[Data items]
•••••
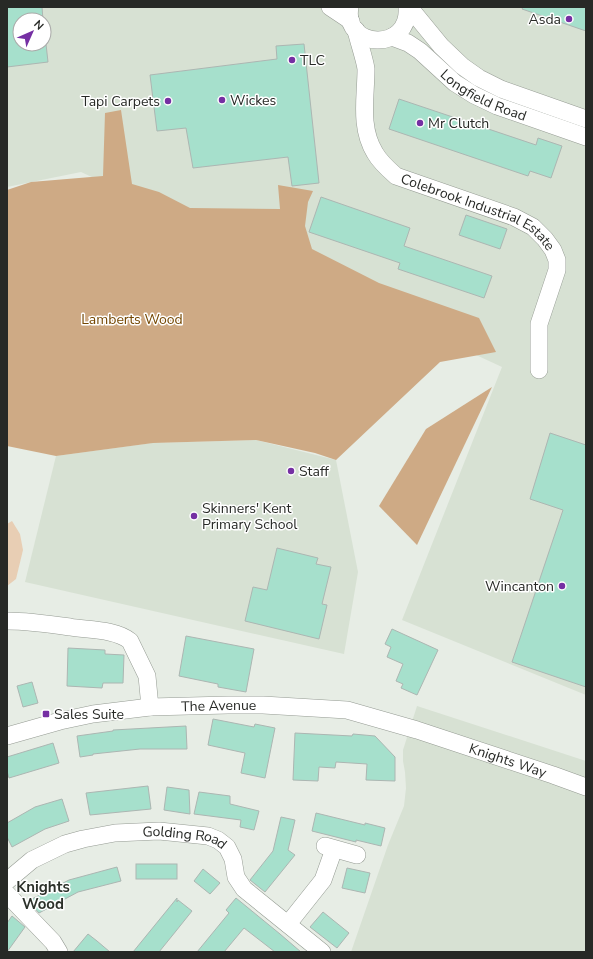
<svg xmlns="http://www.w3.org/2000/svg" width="593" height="959" font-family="'Nunito Sans',sans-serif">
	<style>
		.built { fill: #d7e1d3; fill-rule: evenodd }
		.green { fill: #e8ceb4 }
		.forest { fill: #ceaa85 }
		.building { fill: #a6e0cc; stroke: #acb6b2 }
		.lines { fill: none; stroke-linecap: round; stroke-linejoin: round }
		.minor-casing { stroke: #959b93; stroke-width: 18 }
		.minor { stroke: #fff; stroke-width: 17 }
		.poi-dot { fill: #752fa3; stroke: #fff; stroke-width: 1.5 }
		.labels { text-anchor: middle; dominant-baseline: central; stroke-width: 3; stroke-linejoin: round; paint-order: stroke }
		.poi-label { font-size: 14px; fill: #272926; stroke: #fff; text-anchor: start }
		.street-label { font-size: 14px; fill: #272926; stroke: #fff }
		.park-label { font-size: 14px; fill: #744702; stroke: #fff }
		.neighbourhood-label { font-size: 15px; font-weight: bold; fill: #2c312a; stroke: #fff }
	</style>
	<rect width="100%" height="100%" fill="#e7ede5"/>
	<!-- built -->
	<g class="built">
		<path d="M 7,7 L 586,7 L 586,695 L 402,620 L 502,367 L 81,172 L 7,187 ZM 20,20 L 44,20 L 44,44 L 20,44 Z"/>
		<polygon points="256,440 336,460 358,572 344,654 25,582 56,456 152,443"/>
		<polygon points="417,706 586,761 586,952 351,952 388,845 404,806 406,788 405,772 403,761 403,750"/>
	</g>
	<!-- green -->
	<polygon class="green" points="12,521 20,534 23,550 16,579 7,586 7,524"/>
	<!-- forest -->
	<g class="forest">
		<polygon points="121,110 132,184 159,192 190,208 280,209 278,185 313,191 308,202 305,226 312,249 379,283 479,318 496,352 440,362 336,460 315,453 256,440 153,443 56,456 7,446 7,190 31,182 103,176 105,113"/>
		<polygon points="492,387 417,545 379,506 426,429"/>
	</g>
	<!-- building -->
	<g class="building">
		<polygon points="7,7 42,7 43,20 20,20 20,44 46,44 48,62 7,67"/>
		<polygon points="523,7 586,7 586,31 522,9"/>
		<polygon points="304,44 319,183 292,186 288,157 193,168 186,128 157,131 150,75 277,59 276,46"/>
		<polygon points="399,99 536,145 538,138 562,146 551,178 530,171 528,176 389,129"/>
		<polygon points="321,197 410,228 404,246 492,276 484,298 398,269 400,263 309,232"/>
		<polygon points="466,215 507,229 500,249 459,235"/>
		<polygon points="550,433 586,445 586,687 512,662 563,510 530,499"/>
		<polygon points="277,548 318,558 316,564 331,567 322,604 327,605 319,639 245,621 253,587 267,590"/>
		<polygon points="392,629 438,650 417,695 401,688 403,684 396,681 403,664 387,657 391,647 385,644"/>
		<polygon points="186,636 254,649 246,692 218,687 218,684 179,676"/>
		<polygon points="68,648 105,650 105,654 124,655 123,683 103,683 102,688 67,686"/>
		<polygon points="32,682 38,703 23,707 17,686"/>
		<polygon points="213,719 254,727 255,724 275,728 265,778 241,773 245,753 208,745"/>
		<polygon points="186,726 187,749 140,749 93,754 93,755 80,757 77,736 113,731 113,730"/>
		<polygon points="295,733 352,736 353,734 375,736 395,757 395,781 366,780 367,764 336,762 335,768 319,767 318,781 293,780"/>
		<polygon points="53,743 59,763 9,778 7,771 7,757"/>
		<polygon points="148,786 151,809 90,815 86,793"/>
		<polygon points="167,787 189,790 190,814 164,810"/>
		<polygon points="199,792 230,796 230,804 259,811 254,830 240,827 241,820 194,814"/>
		<polygon points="62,799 69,821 45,829 12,847 7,837 7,823 35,807"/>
		<polygon points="316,813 365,825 365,823 385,828 381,846 356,840 356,842 312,831"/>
		<polygon points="281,817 295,820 288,850 295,855 265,892 250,880 273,851"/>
		<rect x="136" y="864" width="41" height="15"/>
		<polygon points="117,867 121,881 78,892 39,913 28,901 69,880"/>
		<polygon points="347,868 370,873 365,893 342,888"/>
		<polygon points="203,869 220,883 210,894 194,881"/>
		<polygon points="177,898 177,902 178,900 192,911 176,931 159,952 133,952"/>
		<polygon points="236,898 280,934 301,952 275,952 244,928 224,952 197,952 229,913 226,910"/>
		<polygon points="323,912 349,933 337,948 310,927"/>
		<polygon points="12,916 25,927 7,952 7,923"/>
		<polygon points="88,934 97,941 110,952 73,952"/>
	</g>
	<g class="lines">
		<!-- minor casing -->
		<g class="minor-casing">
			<g id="minor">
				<polyline points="330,7 351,21"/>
				<path d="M 350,7 C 342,49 411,53 407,7"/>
				<polyline points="409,7 441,46 462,66 479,78 501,89 586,119"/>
				<path id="s1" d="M 356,30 C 358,40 365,60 366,69 C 366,97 359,127 375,153 C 380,162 388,169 396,176 L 514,217 L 533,227 L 545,239 L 553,250 L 557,260 L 557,270 L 539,324 L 539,370"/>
				<path id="s2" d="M 392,37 L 408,43 L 420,51 L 455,83 L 474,95 L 497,106 L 586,137"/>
				<path d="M 7,621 C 28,621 49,624 70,627 C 87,630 116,629 130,641 L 147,676 L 150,707"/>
				<path id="s3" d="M 7,736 L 60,721 L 93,714 L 150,707 L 228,705 L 263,705 L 347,710 L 417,730 L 553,775 L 586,787"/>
				<polyline points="325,846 357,855"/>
				<path id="s4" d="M 7,881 L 32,860 L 65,844 L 83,839 L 115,833 L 159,831 L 208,836 L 218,840 L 227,847 L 233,859 L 236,877 L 244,889 L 322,952"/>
				<polyline points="7,894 53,942 59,952"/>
				<polyline points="288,924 323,880 334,849"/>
			</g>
		</g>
		<!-- minor -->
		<use href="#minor" class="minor"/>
	</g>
	<!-- markers -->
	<g class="poi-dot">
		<circle cx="569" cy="19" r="4"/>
		<circle cx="292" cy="60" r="4"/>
		<circle cx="222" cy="100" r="4"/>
		<circle cx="168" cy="101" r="4"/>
		<circle cx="420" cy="123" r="4"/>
		<circle cx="291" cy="471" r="4"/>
		<circle cx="194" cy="516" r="4"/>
		<circle cx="562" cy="586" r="4"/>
		<rect x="42" y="710" width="8" height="8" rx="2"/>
	</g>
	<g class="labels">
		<!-- poi labels -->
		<g class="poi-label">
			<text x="561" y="19" text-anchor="end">Asda</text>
			<text x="300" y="60">TLC</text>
			<text x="230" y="100">Wickes</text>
			<text x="160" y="101" text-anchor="end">Tapi Carpets</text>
			<text x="428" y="123">Mr Clutch</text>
			<text x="299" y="471">Staff</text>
			<text x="202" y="508">Skinners' Kent<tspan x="202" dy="16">Primary School</tspan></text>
			<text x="554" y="586" text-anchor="end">Wincanton</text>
			<text x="54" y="714">Sales Suite</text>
		</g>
		<!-- street labels -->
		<g class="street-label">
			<text stroke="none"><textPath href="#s2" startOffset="110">Longfield Road</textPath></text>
			<text stroke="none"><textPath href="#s1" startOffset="248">Colebrook Industrial Estate</textPath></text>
			<text stroke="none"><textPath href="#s3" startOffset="215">The Avenue</textPath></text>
			<text stroke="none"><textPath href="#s3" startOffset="512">Knights Way</textPath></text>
			<text stroke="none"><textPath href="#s4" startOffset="191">Golding Road</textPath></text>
		</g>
		<!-- park labels -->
		<g class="park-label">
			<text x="132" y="319">Lamberts Wood</text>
		</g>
		<!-- neighbourhood labels -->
		<g class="neighbourhood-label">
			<text x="43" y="887">Knights<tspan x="43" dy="17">Wood</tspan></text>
		</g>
	</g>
	<!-- border -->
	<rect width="593" height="959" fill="none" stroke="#272926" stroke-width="16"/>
	<!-- north arrow -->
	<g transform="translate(32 32) rotate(45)"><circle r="19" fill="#ffffff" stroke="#a9a9a8"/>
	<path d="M0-3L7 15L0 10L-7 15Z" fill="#752fa3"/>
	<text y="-6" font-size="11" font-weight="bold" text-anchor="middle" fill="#272926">N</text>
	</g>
</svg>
•••••
What is being asked:
Make a copy of each line in the records above that has the word "lines".

Solution:
		.lines { fill: none; stroke-linecap: round; stroke-linejoin: round }
	<g class="lines">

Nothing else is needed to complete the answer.